The IESG contact person is Allison Mankin.
A URL of this Internet-Draft is:
http://www.ietf.org/internet-drafts/draft-ietf-sipping-consent-reqs-04.txt
Technical Summary
This document describes requirements for an explicit-consent forwarding
system for the Session Initiation Protocol (SIP). SIP is an Internet
application-layer control (signaling) protocol for creating, modifying,
and terminating sessions with one or more participants. SIP sessions
are separate from the media flows they establish. These sessions
include, in particular, telephone calls and sessions of instant
messages. By nature these services are intentionally intrusive and
therefore sensitive to undesirable communications.
SIP is designed according to the end-to-end principle and therefore
allows and expects delivery from any SIP node to any other SIP node
with no prior relationship. The requirements in this document are
designed to prevent undesirable communications in several forms, by
allowing explicit authorization and revocation to forward SIP requests.

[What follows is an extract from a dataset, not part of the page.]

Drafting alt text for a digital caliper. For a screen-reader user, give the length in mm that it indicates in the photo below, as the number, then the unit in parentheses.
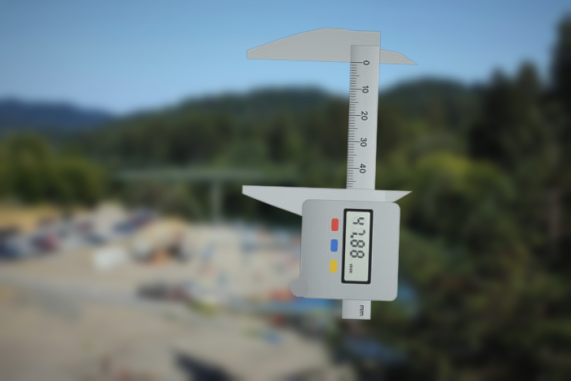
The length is 47.88 (mm)
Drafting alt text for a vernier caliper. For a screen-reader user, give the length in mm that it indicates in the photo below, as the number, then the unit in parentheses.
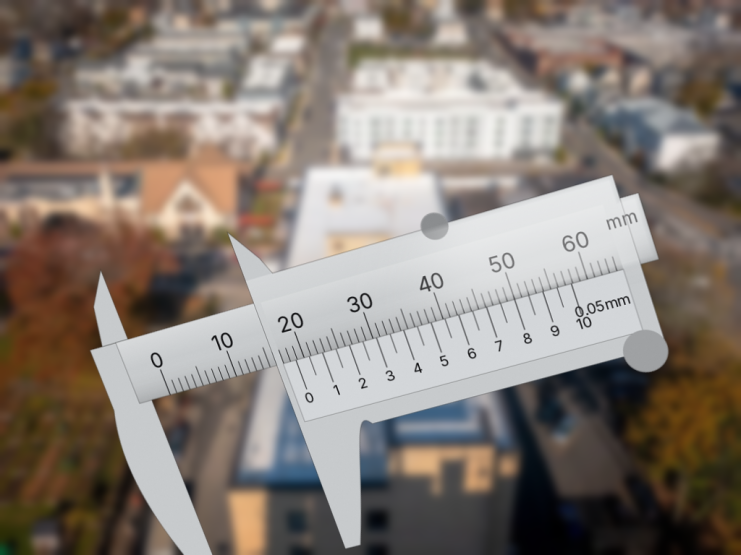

These requirements are particularly important in the context of URIs
which represent lists or multiple users.
Working Group Summary
The document is a product of the SIPPING working group and was
developed over the course of about one year. The SIP community
(including participants of the SIMPLE, SIP, and SIPPING working groups)
and portions of the XCON working group jointly discussed and developed
new mechanisms to forward a single SIP request to a list of
participants (similar to an email mailing list) in support of
applications such as push-to-talk, dial-out conferencing, and group
paging style instant messages. The groups realized that such a
mechanism is a potential amplifier for unsolicited communications and
denial-of-service attacks. This document describes requirements for an
explicit-consent authorization and revocation system to mitigate this
and related attacks. The working group demonstrated strong consensus to
deliver a standard solution to this problem, and support for, or no objection
to the specific requirements.
The working group is energetically developing mechanisms
from these requirements. It considered its consensus on this
document to significance as a milestone.
Protocol Quality
This document was shepherded under the PROTO process
by Rohan Mahy, co-chair of the SIP and SIPPING working groups.
Note to RFC Editor
Please expand the first use of URI to Uniform Resource Identifier.